Japanese Economy Minister Akira Amari (left) and US Trade Representative Michael Froman participate in a press conference in Lahaina, Maui, Hawaii, during the most recent round of negotiations, July 2015 (Reuters photo).
Trans-Pacific Partnership (TPP) countries are moving toward consensus on a Japanese proposal stipulating that the agreement will enter into force once at least six countries representing 85 percent of the region’s economic activity have ratified the deal, according to informed sources.
The Japanese proposal would require the six countries — which would have to include the United States and Japan to surpass the 85 percent threshold — to ratify the deal within two years after the conclusion of the negotiations, sources said. Once that threshold is reached, the agreement would enter into force only for those countries.
But the Japanese proposal also lays out a procedure by which the agreement would enter into force for the additional TPP countries that are not part of the first tranche, sources said. Specifically, it states that the TPP “Free Trade Commission” — consisting of the parties that have already ratified the deal — would determine when the agreement would enter into force for the additional countries.
Sources said it is unclear whether the Free Trade Commission would have to affirmatively certify whether a country seeking to ratify the deal has sufficiently implemented its obligations before allowing the agreement to enter into force for that country.
If there is some sort of certification process carried out by the Free Trade Commission, then this would create an incentive for TPP countries to be part of the first tranche of parties to ratify the deal, as they would not be subject to this type of scrutiny, sources said.
The procedures for entry into force set out by the Japanese proposal would be separate from the U.S.’s own unilateral “certification” requirement, sources said.
This requirement, which has been included in the U.S. implementing legislation for past trade agreements rather than the agreements themselves, states that the U.S. president is only authorized to allow a trade deal to enter into force for a given country once he determines that the country has taken measures necessary to comply with the provisions of the deal that take effect immediately.
In the bilateral context, this effectively gives the U.S. leverage to ensure that the other country implements its FTA obligations in a way that is acceptable to the U.S., as it can hold up the agreement from entering into force until it deems the other country’s implementation steps to be adequate. But it is unclear exactly how this process will work in the context of a plurilateral agreement like TPP.

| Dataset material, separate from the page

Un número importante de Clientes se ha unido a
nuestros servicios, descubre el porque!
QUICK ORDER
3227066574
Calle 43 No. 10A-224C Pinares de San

Critics of the U.S. certification process argue it requires U.S. FTA partners to cede sovereignty. They argue that countries typically fight for ambiguous and broad language in FTAs that would allow them a certain level of flexibility in implementing the provisions of a deal and that the U.S. certification process robs them of the ability to interpret those obligations as they see fit. In the context of the TPP negotiations, some countries such as Chile have been particularly worried about the U.S. certification process.
The mechanism for bringing the TPP into force was discussed during the Maui round last month by the negotiating group on legal issues, according to an informed source. In U.S. free trade agreements, the provisions on entry into force typically appear in the “Final Provisions” chapter.